[INSTRUCTION]
Turn the text lines of the records below into a JSON list of strings, with one string per line and blank lines omitted. Cover every record, and leave the pictures out of the list.

[Records from a dataset]
== == ==

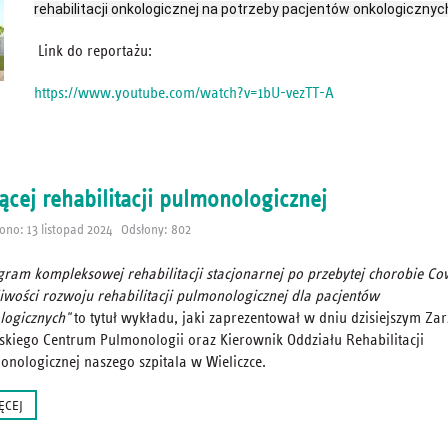
rehabilitacji onkologicznej na potrzeby pacjentów onkologicznyc
Link do reportażu:
https://www.youtube.com/watch?v=1bU-vezTT-A
zącej rehabilitacji pulmonologicznej
no: 13 listopad 2024
Odsłony: 802
gram kompleksowej rehabilitacji stacjonarnej po przebytej chorobie Cov
iwości rozwoju rehabilitacji pulmonologicznej dla pacjentów
logicznych"
to tytuł wykładu, jaki zaprezentował w dniu dzisiejszym Za
skiego Centrum Pulmonologii oraz Kierownik Oddziału Rehabilitacji
onologicznej naszego szpitala w Wieliczce.
ĘCEJ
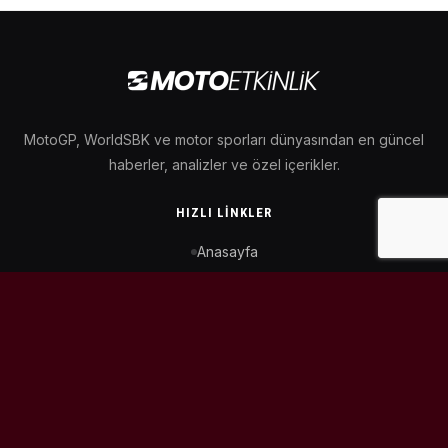
MotoGP, WorldSBK ve motor sporları dünyasından en güncel
haberler, analizler ve özel içerikler.
HIZLI LINKLER
Anasayfa
MotoGP Takvimi
WorldSBK Takvimi
Puan Durumu
İletişim
BIZI TAKIP ET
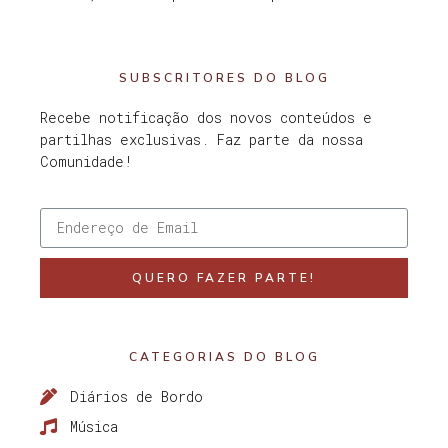
SUBSCRITORES DO BLOG
Recebe notificação dos novos conteúdos e
partilhas exclusivas. Faz parte da nossa
Comunidade!
QUERO FAZER PARTE!
CATEGORIAS DO BLOG
Diários de Bordo
Música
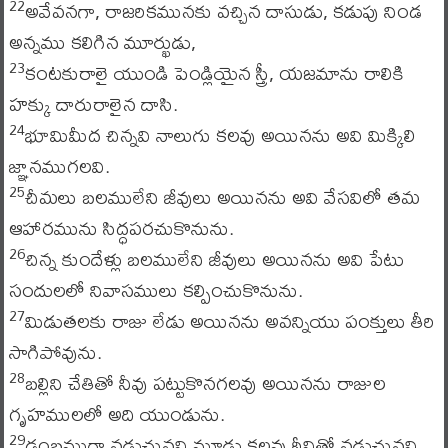
అవేవనగా, రాజరికమునకు వచ్చిన దాసుడు, కడుపు నిండ
22
అన్నము కలిగిన మూర్ఖుడు,
కంటకురాలై యుండి పెండ్లియైన స్త్రీ, యజమాను రాలికి
23
హక్కు దారురాలైన దాసి.
భూమిమీద చిన్నవి నాలుగు కలవు అయినను అవి మిక్కిలి
24
జ్ఞానముగలవి.
చీమలు బలములేని జీవులు అయినను అవి వేసవిలో తమ
25
ఆహారమును సిద్ధపరచుకొనును.
చిన్న కుందేళ్లు బలములేని జీవులు అయినను అవి పేటు
26
సందులలో నివాసములు కల్పించుకొనును.
మిడుతలకు రాజు లేడు అయినను అవన్నియు పంక్తులు తీరి
27
సాగిపోవును.
బల్లిని చేతితో నీవు పట్టుకొనగలవు అయినను రాజుల
28
గృహములలో అది యుండును.
డంబముగా నడుచునవి మూడు కలవు ఠీవితో నడుచునవి
29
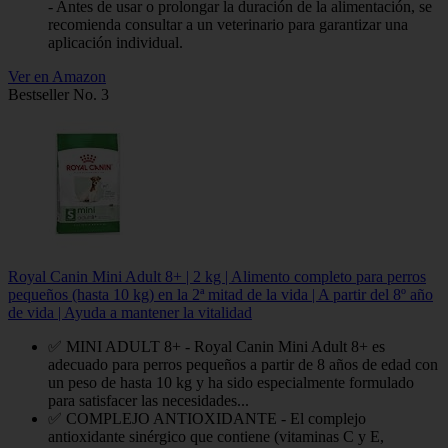
- Antes de usar o prolongar la duración de la alimentación, se
recomienda consultar a un veterinario para garantizar una
aplicación individual.
Ver en Amazon
Bestseller No. 3
Royal Canin Mini Adult 8+ | 2 kg | Alimento completo para perros
pequeños (hasta 10 kg) en la 2ª mitad de la vida | A partir del 8º año
de vida | Ayuda a mantener la vitalidad
✅ MINI ADULT 8+ - Royal Canin Mini Adult 8+ es
adecuado para perros pequeños a partir de 8 años de edad con
un peso de hasta 10 kg y ha sido especialmente formulado
para satisfacer las necesidades...
✅ COMPLEJO ANTIOXIDANTE - El complejo
antioxidante sinérgico que contiene (vitaminas C y E,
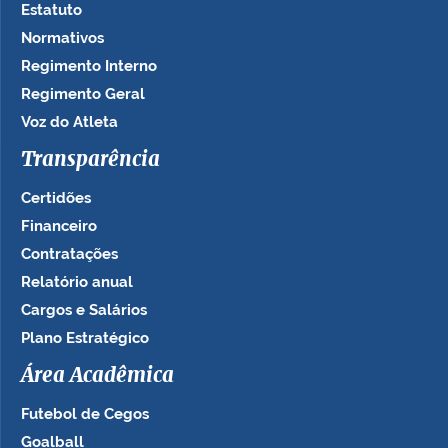
Estatuto
Normativos
Regimento Interno
Regimento Geral
Voz do Atleta
Transparência
Certidões
Financeiro
Contratações
Relatório anual
Cargos e Salários
Plano Estratégico
Área Acadêmica
Futebol de Cegos
Goalball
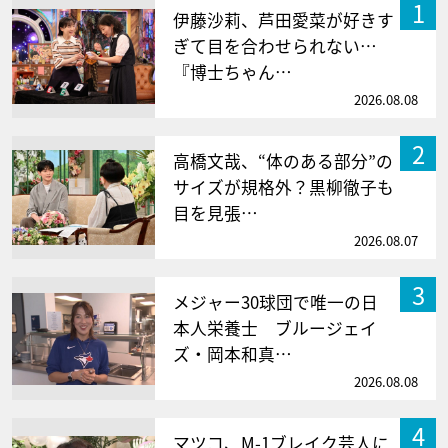
1
伊藤沙莉、芦田愛菜が好きす
ぎて目を合わせられない…
『博士ちゃん…
2026.08.08
2
高橋文哉、“体のある部分”の
サイズが規格外？黒柳徹子も
目を見張…
2026.08.07
3
メジャー30球団で唯一の日
本人栄養士 ブルージェイ
ズ・岡本和真…
2026.08.08
4
マツコ、M-1ブレイク芸人に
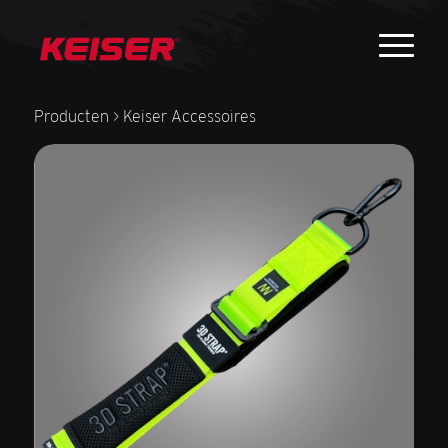
Producten
> Keiser Accessoires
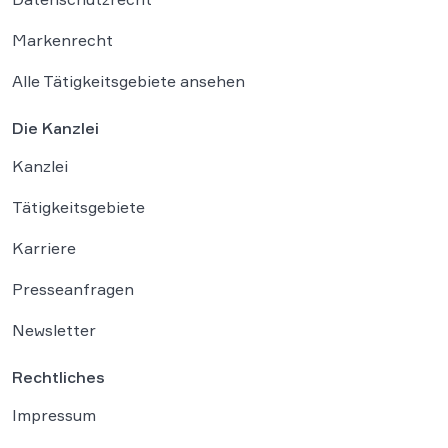
Markenrecht
Alle Tätigkeitsgebiete ansehen
Die Kanzlei
Kanzlei
Tätigkeitsgebiete
Karriere
Presseanfragen
Newsletter
Rechtliches
Impressum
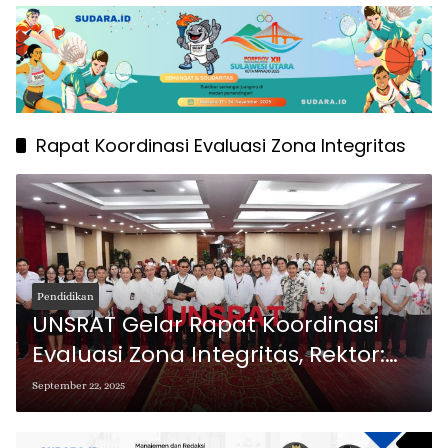
Rapat Koordinasi Evaluasi Zona Integritas
Pendidikan
UNSRAT Gelar Rapat Koordinasi
Evaluasi Zona Integritas, Rektor:
Komitmen Tata Kelola Bersih
September 22, 2025
Harus Nyata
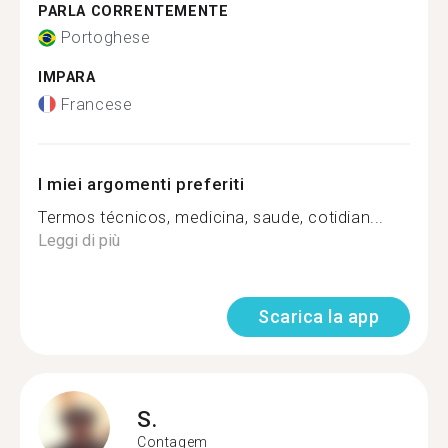
PARLA CORRENTEMENTE
Portoghese
IMPARA
Francese
I miei argomenti preferiti
Termos técnicos, medicina, saude, cotidian...
Leggi di più
Scarica la app
S.
Contagem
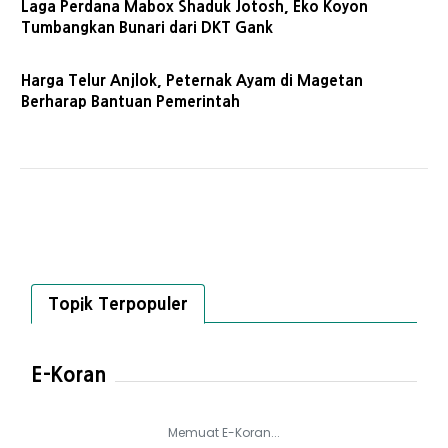
Laga Perdana Mabox Shaduk Jotosh, Eko Koyon
Tumbangkan Bunari dari DKT Gank
Harga Telur Anjlok, Peternak Ayam di Magetan
Berharap Bantuan Pemerintah
Topik Terpopuler
E-Koran
Memuat E-Koran...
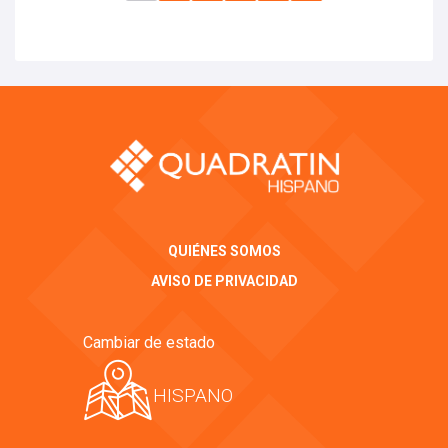
QUIÉNES SOMOS
AVISO DE PRIVACIDAD
Cambiar de estado
HISPANO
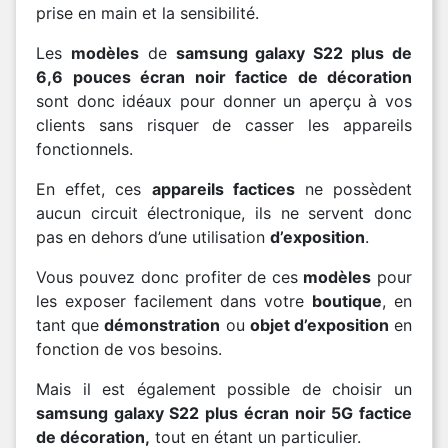
prise en main et la sensibilité.
Les
modèles
de
samsung galaxy S22 plus de
6,6 pouces écran noir factice de décoration
sont donc idéaux pour donner un aperçu à vos
clients sans risquer de casser les appareils
fonctionnels.
En effet, ces
appareils factices
ne possèdent
aucun circuit électronique, ils ne servent donc
pas en dehors d’une utilisation
d’exposition
.
Vous pouvez donc profiter de ces
modèles
pour
les exposer facilement dans votre
boutique
, en
tant que
démonstration
ou
objet d’exposition
en
fonction de vos besoins.
Mais il est également possible de choisir un
samsung galaxy S22 plus écran noir 5G factice
de décoration,
tout en étant un particulier.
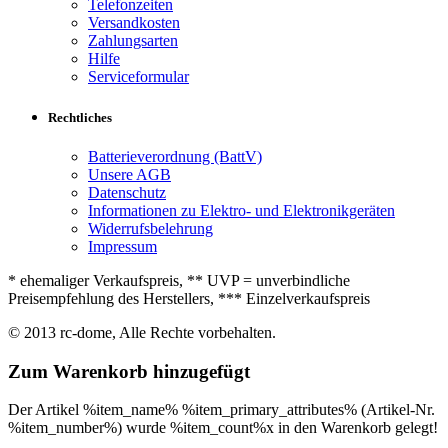
Telefonzeiten
Versandkosten
Zahlungsarten
Hilfe
Serviceformular
Rechtliches
Batterieverordnung (BattV)
Unsere AGB
Datenschutz
Informationen zu Elektro- und Elektronikgeräten
Widerrufsbelehrung
Impressum
* ehemaliger Verkaufspreis, ** UVP = unverbindliche
Preisempfehlung des Herstellers, *** Einzelverkaufspreis
© 2013 rc-dome, Alle Rechte vorbehalten.
Zum Warenkorb hinzugefügt
Der Artikel %item_name% %item_primary_attributes% (Artikel-Nr.
%item_number%) wurde %item_count%x in den Warenkorb gelegt!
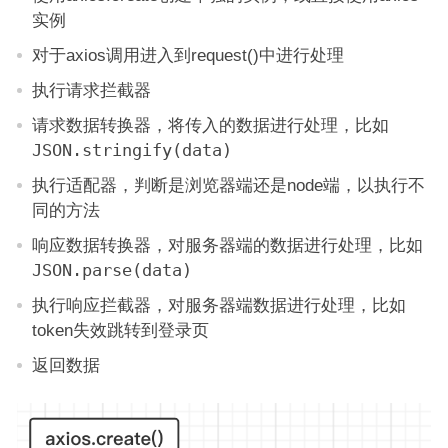
实例
对于axios调用进入到request()中进行处理
执行请求拦截器
请求数据转换器，将传入的数据进行处理，比如
JSON.stringify(data)
执行适配器，判断是浏览器端还是node端，以执行不
同的方法
响应数据转换器，对服务器端的数据进行处理，比如
JSON.parse(data)
执行响应拦截器，对服务器端数据进行处理，比如
token失效跳转到登录页
返回数据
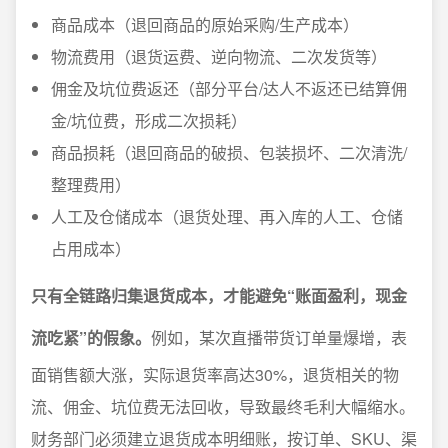
商品成本（退回商品的原始采购/生产成本）
物流费用（退货运费、逆向物流、二次发货等）
佣金及坑位费返还（部分平台/达人不返还已结算佣
金/坑位费，形成二次损耗）
商品损耗（退回商品的破损、包装损坏、二次清洗/
整理费用）
人工及仓储成本（退货处理、再入库的人工、仓储
占用成本）
只有全链路归集退货成本，才能避免“账面盈利，现金
流吃紧”的假象。
例如，某次直播带货订单量爆增，表
面销售额大涨，实际退货率高达30%，退货相关的物
流、佣金、坑位费无法回收，导致最终毛利大幅缩水。
财务部门必须建立退货成本明细账，按订单、SKU、渠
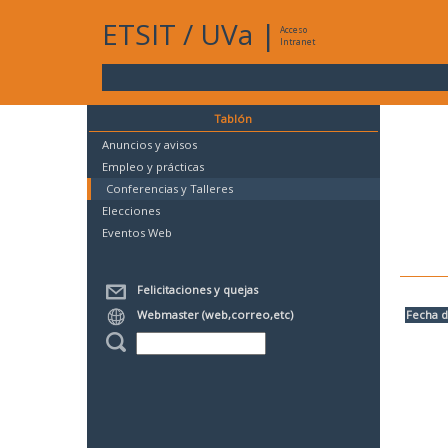
ETSIT
/
UVa
|
Acceso
Intranet
Tablón
Anuncios y avisos
Empleo y prácticas
Conferencias y Talleres
Elecciones
Eventos Web
Felicitaciones y quejas
Webmaster (web,correo,etc)
Fecha d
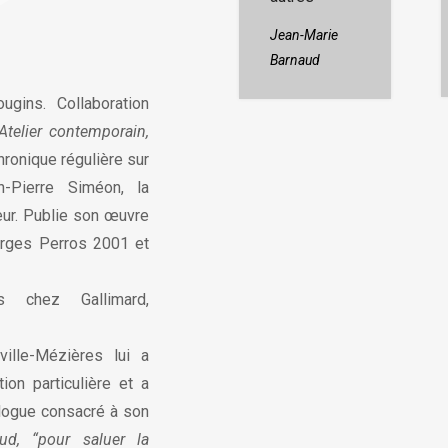
carnets
Jean-Marie
Barnaud
gins. Collaboration
’Atelier contemporain,
chronique régulière sur
n-Pierre Siméon, la
ur. Publie son œuvre
orges Perros 2001 et
 chez Gallimard,
ville-Mézières lui a
ion particulière et a
alogue consacré à son
ud, “pour saluer la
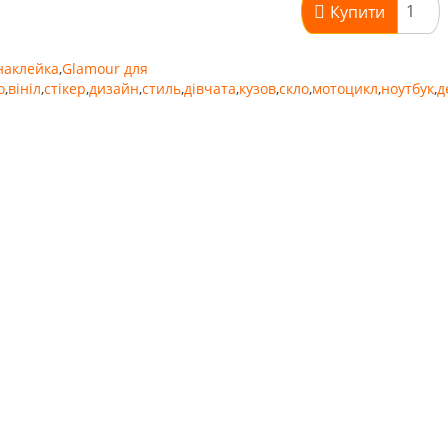
Купити
наклейка
,
Glamour для
о
,
вініл
,
стікер
,
дизайн
,
стиль
,
дівчата
,
кузов
,
скло
,
мотоцикл
,
ноутбук
,
д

== == ==

[SOLUTION BELOW]
[
  "rehabilitacji onkologicznej na potrzeby pacjentów onkologicznyc",
  "Link do reportażu:",
  "https://www.youtube.com/watch?v=1bU-vezTT-A",
  "zącej rehabilitacji pulmonologicznej",
  "no: 13 listopad 2024",
  "Odsłony: 802",
  "gram kompleksowej rehabilitacji stacjonarnej po przebytej chorobie Cov",
  "iwości rozwoju rehabilitacji pulmonologicznej dla pacjentów",
  "logicznych\"",
  "to tytuł wykładu, jaki zaprezentował w dniu dzisiejszym Za",
  "skiego Centrum Pulmonologii oraz Kierownik Oddziału Rehabilitacji",
  "onologicznej naszego szpitala w Wieliczce.",
  "ĘCEJ",
  "MotoGP, WorldSBK ve motor sporları dünyasından en güncel",
  "haberler, analizler ve özel içerikler.",
  "HIZLI LINKLER",
  "Anasayfa",
  "MotoGP Takvimi",
  "WorldSBK Takvimi",
  "Puan Durumu",
  "İletişim",
  "BIZI TAKIP ET",
  "SUBSCRITORES DO BLOG",
  "Recebe notificação dos novos conteúdos e",
  "partilhas exclusivas. Faz parte da nossa",
  "Comunidade!",
  "QUERO FAZER PARTE!",
  "CATEGORIAS DO BLOG",
  "Diários de Bordo",
  "Música",
  "అవేవనగా, రాజరికమునకు వచ్చిన దాసుడు, కడుపు నిండ",
  "22",
  "అన్నము కలిగిన మూర్ఖుడు,",
  "కంటకురాలై యుండి పెండ్లియైన స్త్రీ, యజమాను రాలికి",
  "23",
  "హక్కు దారురాలైన దాసి.",
  "భూమిమీద చిన్నవి నాలుగు కలవు అయినను అవి మిక్కిలి",
  "24",
  "జ్ఞానముగలవి.",
  "చీమలు బలములేని జీవులు అయినను అవి వేసవిలో తమ",
  "25",
  "ఆహారమును సిద్ధపరచుకొనును.",
  "చిన్న కుందేళ్లు బలములేని జీవులు అయినను అవి పేటు",
  "26",
  "సందులలో నివాసములు కల్పించుకొనును.",
  "మిడుతలకు రాజు లేడు అయినను అవన్నియు పంక్తులు తీరి",
  "27",
  "సాగిపోవును.",
  "బల్లిని చేతితో నీవు పట్టుకొనగలవు అయినను రాజుల",
  "28",
  "గృహములలో అది యుండును.",
  "డంబముగా నడుచునవి మూడు కలవు ఠీవితో నడుచునవి",
  "29",
  "- Antes de usar o prolongar la duración de la alimentación, se",
  "recomienda consultar a un veterinario para garantizar una",
  "aplicación individual.",
  "Ver en Amazon",
  "Bestseller No. 3",
  "Royal Canin Mini Adult 8+ | 2 kg | Alimento completo para perros",
  "pequeños (hasta 10 kg) en la 2ª mitad de la vida | A partir del 8º año",
  "de vida | Ayuda a mantener la vitalidad",
  "✅ MINI ADULT 8+ - Royal Canin Mini Adult 8+ es",
  "adecuado para perros pequeños a partir de 8 años de edad con",
  "un peso de hasta 10 kg y ha sido especialmente formulado",
  "para satisfacer las necesidades...",
  "✅ COMPLEJO ANTIOXIDANTE - El complejo",
  "antioxidante sinérgico que contiene (vitaminas C y E,",
  "Estatuto",
  "Normativos",
  "Regimento Interno",
  "Regimento Geral",
  "Voz do Atleta",
  "Transparência",
  "Certidões",
  "Financeiro",
  "Contratações",
  "Relatório anual",
  "Cargos e Salários",
  "Plano Estratégico",
  "Área Acadêmica",
  "Futebol de Cegos",
  "Goalball",
  "1",
  "伊藤沙莉、芦田愛菜が好きす",
  "ぎて目を合わせられない…",
  "『博士ちゃん…",
  "2026.08.08",
  "2",
  "高橋文哉、“体のある部分”の",
  "サイズが規格外？黒柳徹子も",
  "目を見張…",
  "2026.08.07",
  "3",
  "メジャー30球団で唯一の日",
  "本人栄養士 ブルージェイ",
  "ズ・岡本和真…",
  "2026.08.08",
  "4",
  "マツコ、M-1ブレイク芸人に",
  "Producten",
  "> Keiser Accessoires",
  "Markenrecht",
  "Alle Tätigkeitsgebiete ansehen",
  "Die Kanzlei",
  "Kanzlei",
  "Tätigkeitsgebiete",
  "Karriere",
  "Presseanfragen",
  "Newsletter",
  "Rechtliches",
  "Impressum",
  "Rapat Koordinasi Evaluasi Zona Integritas",
  "Pendidikan",
  "UNSRAT Gelar Rapat Koordinasi",
  "Evaluasi Zona Integritas, Rektor:",
  "Komitmen Tata Kelola Bersih",
  "September 22, 2025",
  "Harus Nyata",
  "PARLA CORRENTEMENTE",
  "Portoghese",
  "IMPARA",
  "Francese",
  "I miei argomenti preferiti",
  "Termos técnicos, medicina, saude, cotidian...",
  "Leggi di più",
  "Scarica la app",
  "S.",
  "Contagem",
  "Laga Perdana Mabox Shaduk Jotosh, Eko Koyon",
  "Tumbangkan Bunari dari DKT Gank",
  "Harga Telur Anjlok, Peternak Ayam di Magetan",
  "Berharap Bantuan Pemerintah",
  "Topik Terpopuler",
  "E-Koran",
  "Memuat E-Koran...",
  "QUIÉNES SOMOS",
  "AVISO DE PRIVACIDAD",
  "Cambiar de estado",
  "HISPANO",
  "prise en main et la sensibilité.",
  "Les",
  "modèles",
  "de",
  "samsung galaxy S22 plus de",
  "6,6 pouces écran noir factice de décoration",
  "sont donc idéaux pour donner un aperçu à vos",
  "clients sans risquer de casser les appareils",
  "fonctionnels.",
  "En effet, ces",
  "appareils factices",
  "ne possèdent",
  "aucun circuit électronique, ils ne servent donc",
  "pas en dehors d’une utilisation",
  "d’exposition",
  ".",
  "Vous pouvez donc profiter de ces",
  "modèles",
  "pour",
  "les exposer facilement dans votre",
  "boutique",
  ", en",
  "tant que",
  "démonstration",
  "ou",
  "objet d’exposition",
  "en",
  "fonction de vos besoins.",
  "Mais il est également possible de choisir un",
  "samsung galaxy S22 plus écran noir 5G factice",
  "de décoration,",
  "tout en étant un particulier.",
  "Telefonzeiten",
  "Versandkosten",
  "Zahlungsarten",
  "Hilfe",
  "Serviceformular",
  "Rechtliches",
  "Batterieverordnung (BattV)",
  "Unsere AGB",
  "Datenschutz",
  "Informationen zu Elektro- und Elektronikgeräten",
  "Widerrufsbelehrung",
  "Impressum",
  "* ehemaliger Verkaufspreis, ** UVP = unverbindliche",
  "Preisempfehlung des Herstellers, *** Einzelverkaufspreis",
  "© 2013 rc-dome, Alle Rechte vorbehalten.",
  "Zum Warenkorb hinzugefügt",
  "Der Artikel %item_name% %item_primary_attributes% (Artikel-Nr.",
  "%item_number%) wurde %item_count%x in den Warenkorb gelegt!",
  "实例",
  "对于axios调用进入到request()中进行处理",
  "执行请求拦截器",
  "请求数据转换器，将传入的数据进行处理，比如",
  "JSON.stringify(data)",
  "执行适配器，判断是浏览器端还是node端，以执行不",
  "同的方法",
  "响应数据转换器，对服务器端的数据进行处理，比如",
  "JSON.parse(data)",
  "执行响应拦截器，对服务器端数据进行处理，比如",
  "token失效跳转到登录页",
  "返回数据",
  "商品成本（退回商品的原始采购/生产成本）",
  "物流费用（退货运费、逆向物流、二次发货等）",
  "佣金及坑位费返还（部分平台/达人不返还已结算佣",
  "金/坑位费，形成二次损耗）",
  "商品损耗（退回商品的破损、包装损坏、二次清洗/",
  "整理费用）",
  "人工及仓储成本（退货处理、再入库的人工、仓储",
  "占用成本）",
  "只有全链路归集退货成本，才能避免“账面盈利，现金",
  "流吃紧”的假象。",
  "例如，某次直播带货订单量爆增，表",
  "面销售额大涨，实际退货率高达30%，退货相关的物",
  "流、佣金、坑位费无法回收，导致最终毛利大幅缩水。",
  "财务部门必须建立退货成本明细账，按订单、SKU、渠",
  "ETSIT",
  "/",
  "UVa",
  "|",
  "Acceso",
  "Intranet",
  "Tablón",
  "Anuncios y avisos",
  "Empleo y prácticas",
  "Conferencias y Talleres",
  "Elecciones",
  "Eventos Web",
  "Felicitaciones y quejas",
  "Webmaster (web,correo,etc)",
  "Fecha d",
  "carnets",
  "Jean-Marie",
  "Barnaud",
  "gins. Collaboration",
  "’Atelier contemporain,",
  "chronique régulière sur",
  "n-Pierre Siméon, la",
  "ur. Publie son œuvre",
  "orges Perros 2001 et",
  " chez Gallimard,",
  "ville-Mézières lui a",
  "ion particulière et a",
  "alogue consacré à son",
  "ud, “pour saluer la",
  "Купити",
  "наклейка",
  ",",
  "Glamour для",
  "о",
  ",",
  "вініл",
  ",",
  "стікер",
  ",",
  "дизайн",
  ",",
  "стиль",
  ",",
  "дівчата",
  ",",
  "кузов",
  ",",
  "скло",
  ",",
  "мотоцикл",
  ",",
  "ноутбук",
  ",",
  "д"
]